What We’ll Need to do Better Next Year
Unfortunately, I was right about the Blue Jays losing this year’s ALCS. Even more unfortunately, I was wrong in predicting they’d at least put up a good fight. We certainly went down swinging in the wrong way. Encarnacion’s awkward 9th inning hacks in Game 5 certainly won’t be as fondly remembered as Bautista’s bat flip or either of Joe Carter’s iconic moments in 1992 and 1993.
While making the postseason twice in a row is fantastic, the boys in blue need to make some changes next year to have a real shot at a World Series. We have a great starting rotation, and some great players effectively locked down, but the team must address some shortcomings if we want to win the Pennant, let alone a World Series.
First, we need to resign the right players and leave others to test the free agent market. Obviously, R.A. Dickey is done as a Jay. Until this year, I would have called him one of the least appreciated players on the team, but he lost his ability to eat innings, and that was the main thing that made him a slightly better than average starter. He’ll probably sign with a National League team and end his career with dignity. I wish him the best too, because he’s a great human being and deserves it. He just won’t get it in Toronto. Josh Thole is also gone. Unless he’s willing to work for literal peanuts, I suspect we’ve also seen the last of Scott Feldman.
Beyond that, we have a number of free agents who could stay or go, depending on who is offered what—if anything. Jose Bautista and Edwin Encarnacion are the big names, and I’ll be blunt: unless Bautista’s willing to play for less than $10 million a year, he’s not worth keeping. Even then, I just don’t see where he’ll fit. He’s still a great hitter, but his days as a fielder are numbered, and he’s lost significant time to injury in three of his last five seasons. If we have to choose between him and Encarnacion—and we do—I vote Encarnacion. We shouldn’t keep both, because we don’t need two designated hitters. And that’s what Bautista’s bound to become. He’ll go down as a Jays’ legend, but he’s almost certainly going.

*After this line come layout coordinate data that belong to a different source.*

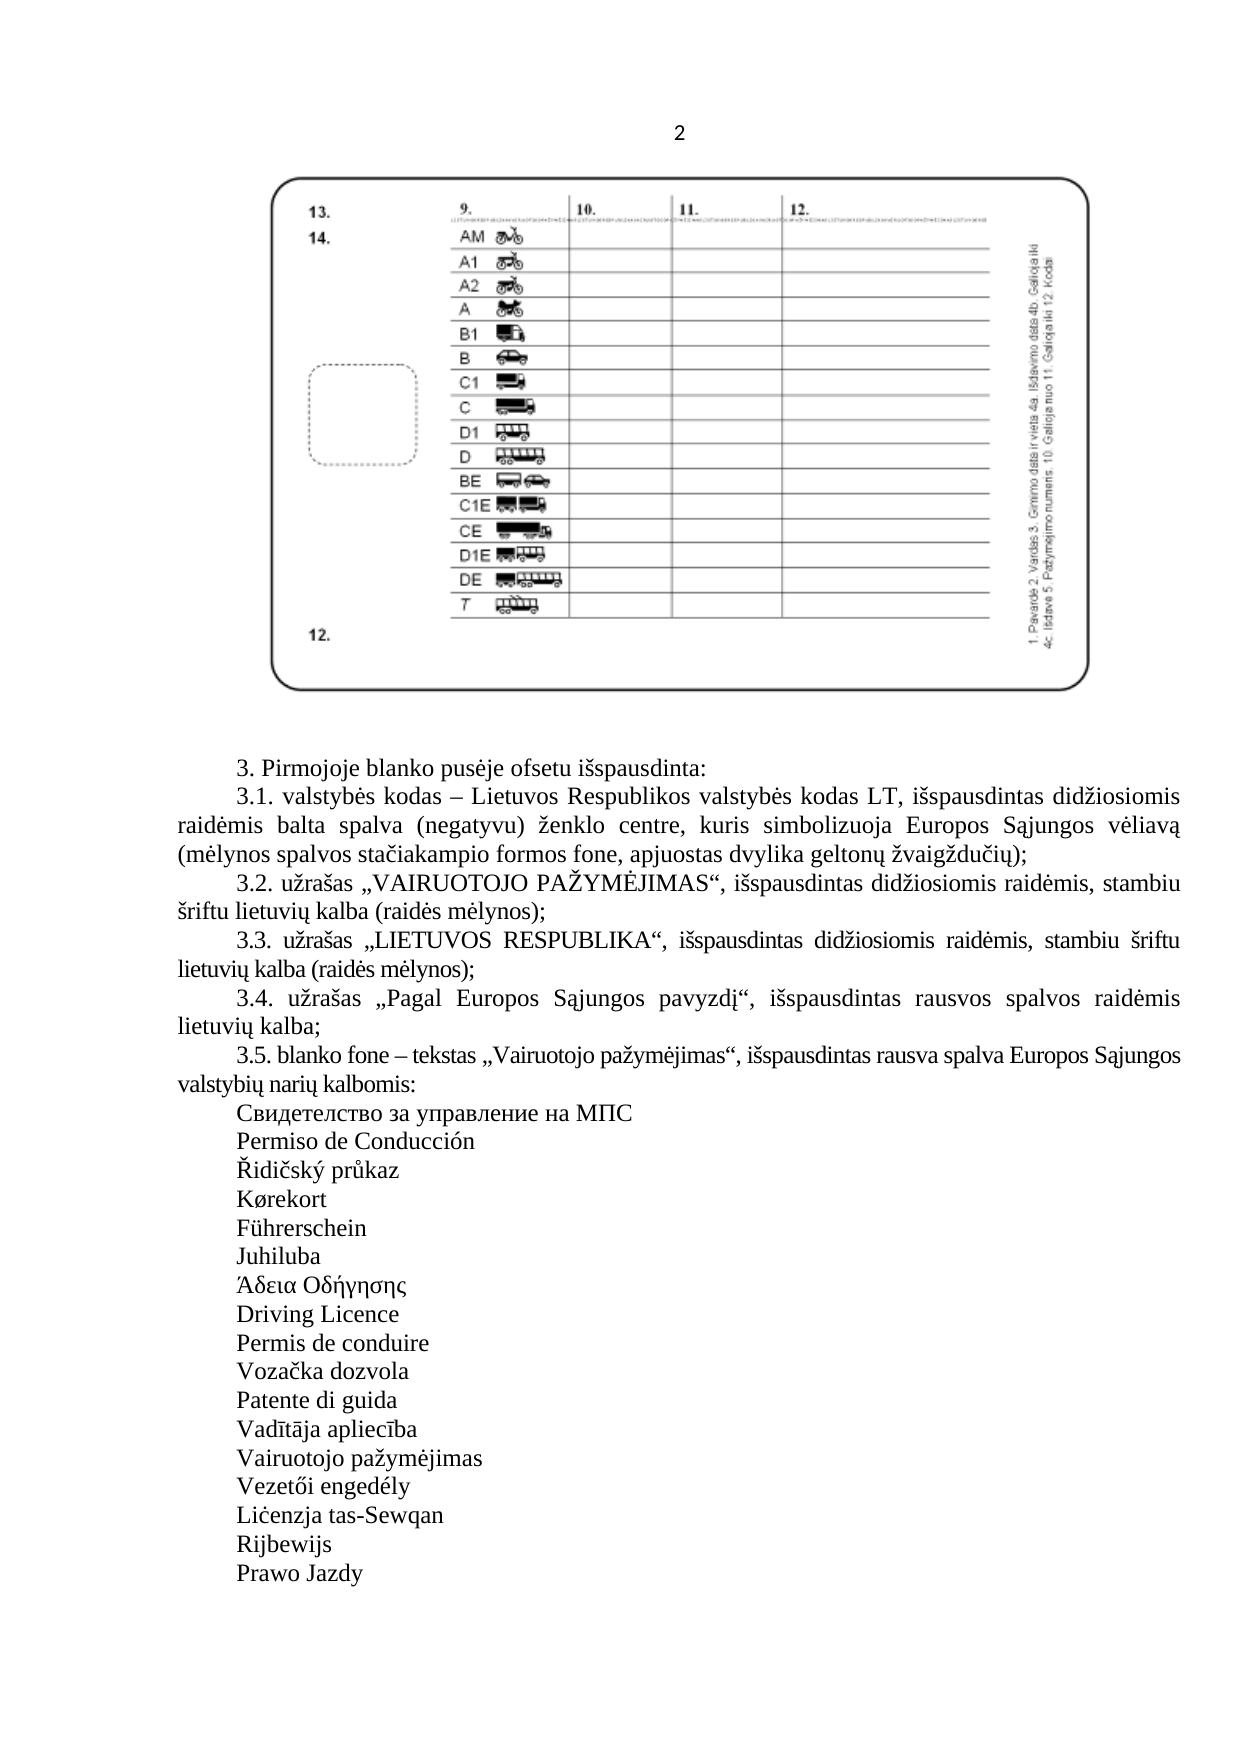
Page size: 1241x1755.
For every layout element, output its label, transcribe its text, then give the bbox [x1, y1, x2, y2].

text 3.3. užrašas „LIETUVOS RESPUBLIKA“, išspausdintas didžiosiomis raidėmis, stambiu šriftu lietuvių kalba (raidės mėlynos); [177, 925, 1181, 983]
text Führerschein [177, 1213, 1181, 1241]
text Kørekort [177, 1184, 1181, 1213]
text Řidičský průkaz [177, 1155, 1181, 1184]
text Permis de conduire [177, 1328, 1181, 1356]
text Свидетелство за управление на МПС [177, 1098, 1181, 1126]
text Vairuotojo pažymėjimas [177, 1443, 1181, 1471]
text Vadītāja apliecība [177, 1414, 1181, 1443]
text Vozačka dozvola [177, 1356, 1181, 1385]
text Vezetői engedély [177, 1471, 1181, 1500]
text Patente di guida [177, 1385, 1181, 1414]
text Juhiluba [177, 1241, 1181, 1270]
text Driving Licence [177, 1299, 1181, 1328]
text 3.1. valstybės kodas – Lietuvos Respublikos valstybės kodas LT, išspausdintas didžiosiomis raidėmis balta spalva (negatyvu) ženklo centre, kuris simbolizuoja Europos Sąjungos vėliavą (mėlynos spalvos stačiakampio formos fone, apjuostas dvylika geltonų žvaigždučių); [177, 781, 1181, 868]
text Permiso de Conducción [177, 1126, 1181, 1155]
text Άδεια Οδήγησης [177, 1270, 1181, 1299]
text Liċenzja tas-Sewqan [177, 1500, 1181, 1529]
text Rijbewijs [177, 1529, 1181, 1558]
text 3. Pirmojoje blanko pusėje ofsetu išspausdinta: [177, 753, 1181, 781]
text Prawo Jazdy [177, 1558, 1181, 1586]
text 3.2. užrašas „VAIRUOTOJO PAŽYMĖJIMAS“, išspausdintas didžiosiomis raidėmis, stambiu šriftu lietuvių kalba (raidės mėlynos); [177, 868, 1181, 925]
text 3.4. užrašas „Pagal Europos Sąjungos pavyzdį“, išspausdintas rausvos spalvos raidėmis lietuvių kalba; [177, 983, 1181, 1040]
text 3.5. blanko fone – tekstas „Vairuotojo pažymėjimas“, išspausdintas rausva spalva Europos Sąjungos valstybių narių kalbomis: [177, 1040, 1181, 1098]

That leaves Brett Cecil, Joaquin Benoit, Darwin Barney, Michael Saunders, Dioner Navarro and Justin Smoak. We should try to keep everyone except Smoak, who just doesn’t hit well enough for a guy who only plays at first base. Beyond that, Cecil’s been one of our best relievers for several years, and deserves at least a decent contract offer. Benoit was a huge help in the ‘pen this year, and not trying to resign him would just be foolish. Barney’s a good fielder at almost any position, and teams don’t win without defence. Navarro’s a solid choice of backup catcher with some defensive upside, and Russell Martin’s getting too old to catch more than a hundred and twenty games a season. Saunders certainly earned his spot on the roster, so unless he asks for something ludicrous like $15 million a season, he deserves to stay. I doubt we’ll resign all five of those players, but they’ve earned offers, at least.

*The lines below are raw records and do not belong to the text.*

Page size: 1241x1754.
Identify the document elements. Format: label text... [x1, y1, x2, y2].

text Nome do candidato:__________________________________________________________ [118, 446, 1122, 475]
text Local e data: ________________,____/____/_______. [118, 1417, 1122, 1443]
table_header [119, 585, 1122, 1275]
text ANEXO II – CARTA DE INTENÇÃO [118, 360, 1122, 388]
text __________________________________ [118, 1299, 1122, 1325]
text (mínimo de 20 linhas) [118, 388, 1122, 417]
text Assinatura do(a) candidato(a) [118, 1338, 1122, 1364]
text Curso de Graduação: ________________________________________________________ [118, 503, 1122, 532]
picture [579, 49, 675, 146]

Beyond that, the team has three glaring weaknesses: lack of speed, lack of a proper leadoff hitter, and no big bats on the bench. The first two issues are connected, since good leadoff hitters are generally supposed to be the best baserunners on the team. Devon Travis is starting to look like a reasonable choice at the top of the lineup, but with his injury history we need other options. We should make an offer for Dexter Fowler, provided he’s willing to play in right or left field. He gets on base, is always a threat to steal, and can turn singles and doubles into doubles and triples. Other bona fide leadoff hitters aren’t exactly jumping off Baseball Reference or Bleacher Report, but we should consider players like Rajai Davis or Jarrod Dyson, especially considering we’re likely to be short an outfielder. The entire Jays roster stole a total of 54 bases this season, fewer than Billy Hamilton or Jonathan Villar. We at least need to make an offer for a proper speed demon.
Finally, the Jays really need a good hitter on our bench, preferably a lefty or switch hitter. When the big bats went silent in the ALCS, we had no one to turn to who could be called above average on a good day. Carlos Beltran comes to mind, as it’s hard to imagine him being given a starting role at his age in this day and age. Adam Lind or Mitch Moreland could also be good fits, possibly at a solid discount. Both are left-handed hitters who probably won’t find work as starters, we could use someone other than Encarnacion at first base (even though he’s actually a passable first baseman), and both hit twenty home runs in limited playing time this year. We don’t need a Ted Williams: just a Matt Stairs. As long as we aren’t dumb enough to offer Ryan Howard a contract.
We have a good team with several legitimate stars, a solid rotation, and a bullpen that was mostly fixed by the end of the year (it certainly wasn’t the problem in the ALCS). All we need are a couple of key pieces that could probably be had at a discount. We were only two or three wins away from a Pennant for two consecutive seasons. Unless we gut our roster or waste an ridiculous amount of money on a fading talent, our first World Series since 1993 is within our grasp.